Stored data entries:
*** Block opens ***

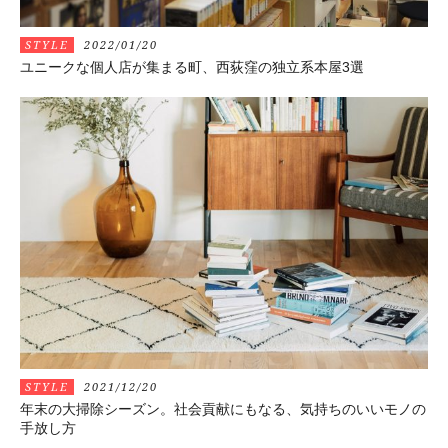
STYLE
2022/01/20
ユニークな個人店が集まる町、西荻窪の独立系本屋3選
STYLE
2021/12/20
年末の大掃除シーズン。社会貢献にもなる、気持ちのいいモノの
手放し方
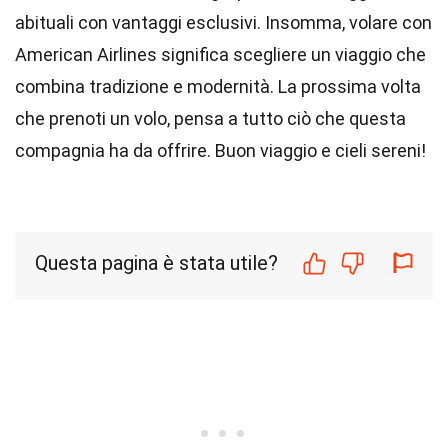
abituali con vantaggi esclusivi. Insomma, volare con
American Airlines significa scegliere un viaggio che
combina tradizione e modernità. La prossima volta
che prenoti un volo, pensa a tutto ciò che questa
compagnia ha da offrire. Buon viaggio e cieli sereni!
Questa pagina è stata utile?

*** Block closes ***

§ Prompt
Search the lines above for the string "viaggio", then show every one that has it.

§ Response box
American Airlines significa scegliere un viaggio che
compagnia ha da offrire. Buon viaggio e cieli sereni!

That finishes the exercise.